What a heartburn-inducing thought: This year marks the 20th time this critic's cast-iron digestive system will slog its way through the first day of the Minnesota State Fair as I taste-test — and rate — every new food.
With a smile on my face, of course. And a pocket full of Star Tribune-supplied cash.
There are roughly 300 food vendors at the fair, serving more than 500 dishes. Increasing those offerings is a practice that goes way back. Pronto Pups — the fair's first on-a-stick delicacy — materialized 71 years ago. Tom Thumb Donuts came along two years later, and Fresh French Fries debuted in 1973.
This ritual among vendors to enrich the fairgoing experience — and, let's face it, their hope to strike it rich — has made for simultaneously delicious and don't-make-us-eat-that-again memories.
As I surveyed the results of the past 19 editions of the Great Minnesota Get-Together — digging into the newspaper's archives and trying to decipher my chicken-scratched notebooks — a few trends emerged.

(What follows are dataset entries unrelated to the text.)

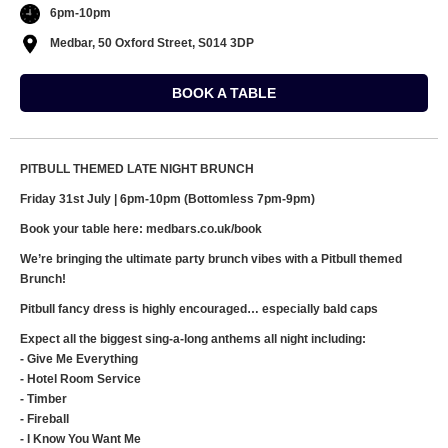
6pm-10pm
Medbar, 50 Oxford Street, S014 3DP
BOOK A TABLE
PITBULL THEMED LATE NIGHT BRUNCH
Friday 31st July | 6pm-10pm (Bottomless 7pm-9pm)
Book your table here: medbars.co.uk/book
We’re bringing the ultimate party brunch vibes with a Pitbull themed
Brunch!
Pitbull fancy dress is highly encouraged… especially bald caps
Expect all the biggest sing-a-long anthems all night including:
- Give Me Everything
- Hotel Room Service
- Timber
- Fireball
- I Know You Want Me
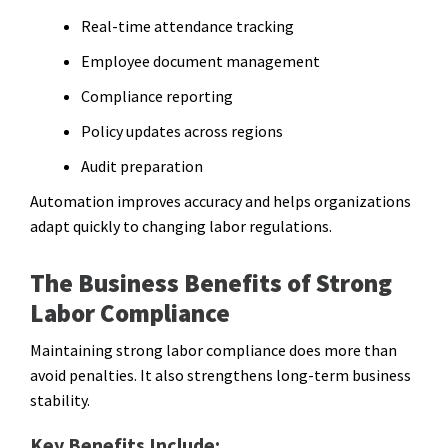
Real-time attendance tracking
Employee document management
Compliance reporting
Policy updates across regions
Audit preparation
Automation improves accuracy and helps organizations
adapt quickly to changing labor regulations.
The Business Benefits of Strong
Labor Compliance
Maintaining strong labor compliance does more than
avoid penalties. It also strengthens long-term business
stability.
Key Benefits Include:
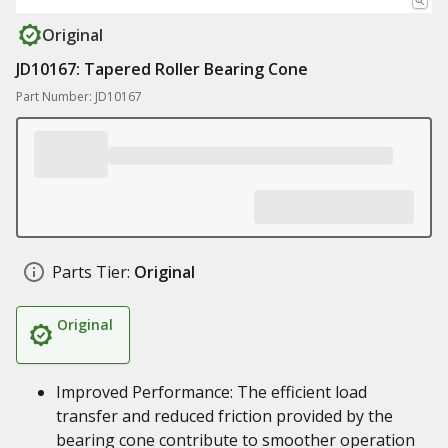
Original
JD10167: Tapered Roller Bearing Cone
Part Number: JD10167
Parts Tier:
Original
Original
Improved Performance: The efficient load
transfer and reduced friction provided by the
bearing cone contribute to smoother operation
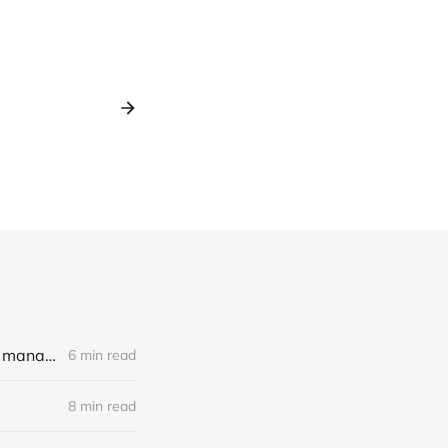
LLM Experiments with Llama3, LangChain and an unhinged book on management
6 min read
8 min read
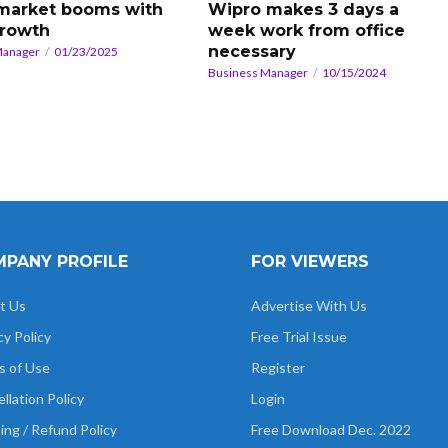
 market booms with
Wipro makes 3 days a
rowth
week work from office
necessary
Manager
01/23/2025
Business Manager
10/15/2024
PANY PROFILE
FOR VIEWERS
t Us
Advertise With Us
cy Policy
Free Trial Issue
s of Use
Register
llation Policy
Login
ing / Refund Policy
Free Download Dec. 2022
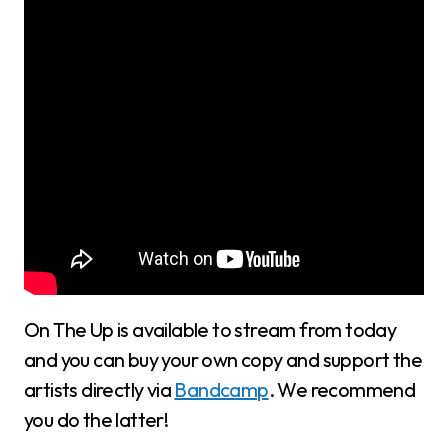
On The Up is available to stream from today
and you can buy your own copy and support the
artists directly via
Bandcamp
. We recommend
you do the latter!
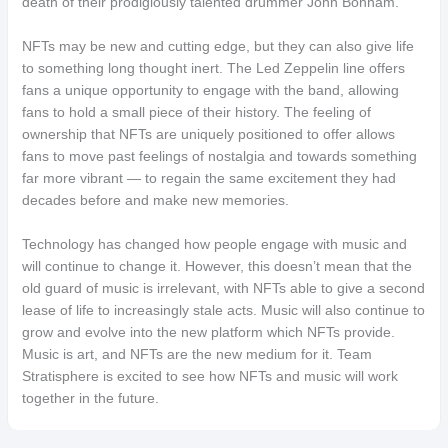
death of their prodigiously talented drummer John Bonham.
NFTs may be new and cutting edge, but they can also give life
to something long thought inert. The Led Zeppelin line offers
fans a unique opportunity to engage with the band, allowing
fans to hold a small piece of their history. The feeling of
ownership that NFTs are uniquely positioned to offer allows
fans to move past feelings of nostalgia and towards something
far more vibrant — to regain the same excitement they had
decades before and make new memories.
Technology has changed how people engage with music and
will continue to change it. However, this doesn’t mean that the
old guard of music is irrelevant, with NFTs able to give a second
lease of life to increasingly stale acts. Music will also continue to
grow and evolve into the new platform which NFTs provide.
Music is art, and NFTs are the new medium for it. Team
Stratisphere is excited to see how NFTs and music will work
together in the future.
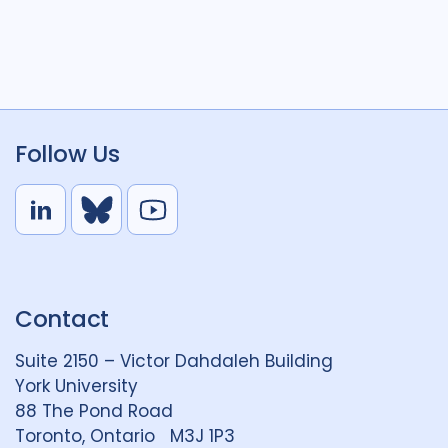
Follow Us
L
B
Y
i
l
o
n
u
u
k
e
t
Contact
e
S
u
d
k
b
Suite 2150 – Victor Dahdaleh Building
i
y
e
York University
n
88 The Pond Road
G
Toronto, Ontario M3J 1P3
r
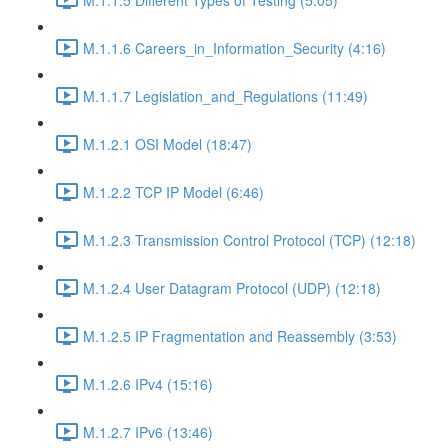
M.1.1.6 Careers_in_Information_Security (4:16)
M.1.1.7 Legislation_and_Regulations (11:49)
M.1.2.1 OSI Model (18:47)
M.1.2.2 TCP IP Model (6:46)
M.1.2.3 Transmission Control Protocol (TCP) (12:18)
M.1.2.4 User Datagram Protocol (UDP) (12:18)
M.1.2.5 IP Fragmentation and Reassembly (3:53)
M.1.2.6 IPv4 (15:16)
M.1.2.7 IPv6 (13:46)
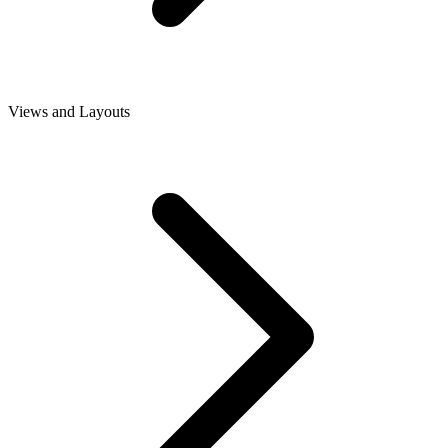
Views and Layouts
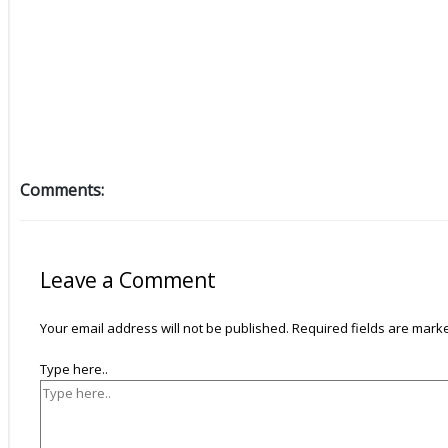
Comments:
Leave a Comment
Your email address will not be published.
Required fields are mar
Type here..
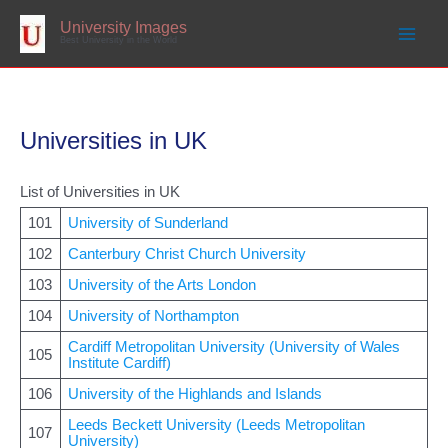
Skip
to
University Images
content
Best University in the World
Universities in UK
List of Universities in UK
101
University of Sunderland
102
Canterbury Christ Church University
103
University of the Arts London
104
University of Northampton
Cardiff Metropolitan University (University of Wales
105
Institute Cardiff)
106
University of the Highlands and Islands
Leeds Beckett University (Leeds Metropolitan
107
University)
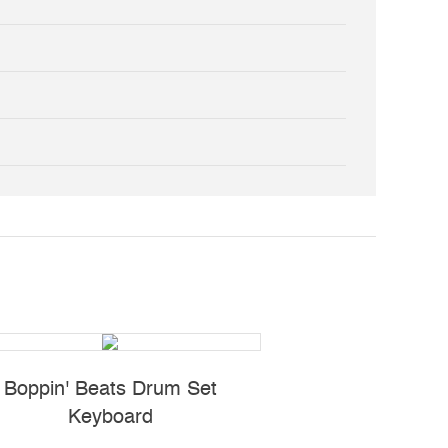
Boppin' Beats Drum Set
Light-Up Musical C
Keyboard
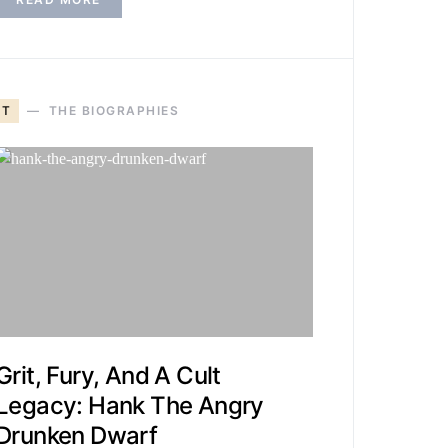
T
THE BIOGRAPHIES
Grit, Fury, And A Cult
Legacy: Hank The Angry
Drunken Dwarf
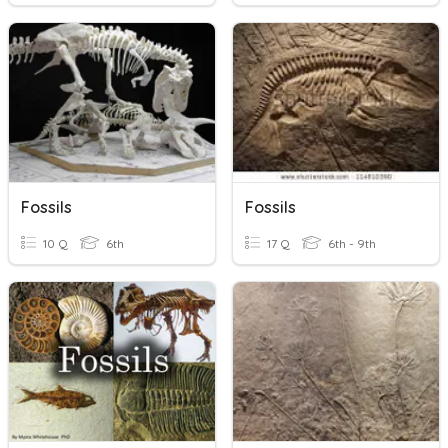
Fossils
Fossils
10 Q
6th
17 Q
6th - 9th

Over the years, fair food has improved, considerably. Ingenuity has generally been on the upswing, too, although that's not to say that there haven't been some truly vapid ideas over the years. Prices have increased, but gradually.
The annual number of new foods has fluctuated, from a handful that first year to 2015's peak figure of 60. (This year's official count of 27 has a definite quality-over-quantity vibe, hurrah.) Most make it only a few years, and very few develop into bona fide classics. And the tradition — make that near requirement — of going the battered, deep-fried, on-a-stick route has dissipated as time passes. This year's official new foods list doesn't have a single item that fits that description. Progress?
For this roster, I've highlighted foods — the gotta-haves, anyway — that remain available to 2018 fairgoers (with mentions of a few can't-forget head-scratchers and flat-out flops). No waxing rhapsodic on the Dough-Sant, the melt-in-your-mouth marriage of doughnuts and croissants that was a 2013 megahit at the French Meadow Bakery and Cafe, or the rapture-inducing maple-bacon doughnut that the Birchwood Cafe created last year for the Minnesota Farmers Union. Both, sadly, are history.